Stricken by poverty and mental illness, Van Gogh took his own life in France, aged 37.
Wong moved between Canada and Hong Kong throughout his life and started painting eight years before his death at 35, calling it a "last resort."
His breakthrough came around 2017, when his lush fantasy landscape "The Other Side of the Moon" and other works caught the eye of art collectors in the United States.
Critics hailed his exhibitions, with the New York Times in 2019 lauding him as "one of the most talented painters of his generation."
- 'Melancholy' -
But Wong had a life-long struggle with depression, autism and Tourette's syndrome "and had trouble with connecting with other people," the Van Gogh Museum said.
On social media like Facebook he found a like-minded community from whom he learnt a great deal about life as an artist.
Apart from Van Gogh, Wong also drew inspiration from a wide range of other painters including Gustav Klimt, Henri Matisse and contemporary Japanese artist Yayoi Kusama.
"It's so much more than just, 'Oh, here's Vincent influencing Wong'," said Van Gogh Museum director Emilie Gordenker.
"Wong was an incredibly talented artist who had a big range, a real emotional directness, a great painter" in his own right, she told AFP.
Wong's landscapes show Van Gogh's influence but the Canadian-Chinese artist "developed his very own language," she said.
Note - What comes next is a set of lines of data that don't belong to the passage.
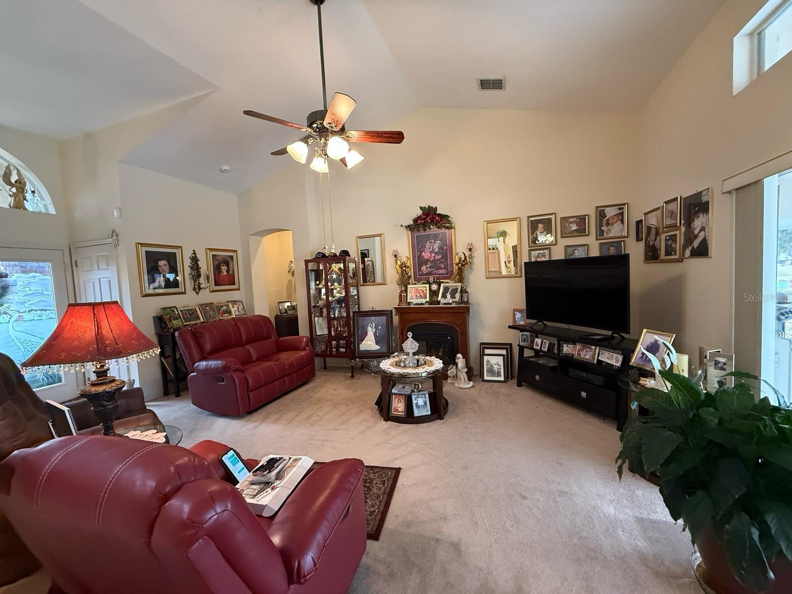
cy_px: 297
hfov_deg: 102.1
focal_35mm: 14
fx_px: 320
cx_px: 396
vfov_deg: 85.7
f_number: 2.2
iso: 640
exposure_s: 1/60
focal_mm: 2.22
"There are often references in his work that give it a sense of melancholy and sadness," Gordenker added.
There are other differences too.
"Unlike Van Gogh, Wong's talent was more widely recognised during his short and tempestuous career," the Van Gogh Museum said.
"Matthew Wong, a painter on the cusp of fame, dies at 35" read an obituary in the New York Times after Wong's death in October 2019.
Opening on Friday, the show runs until September 1.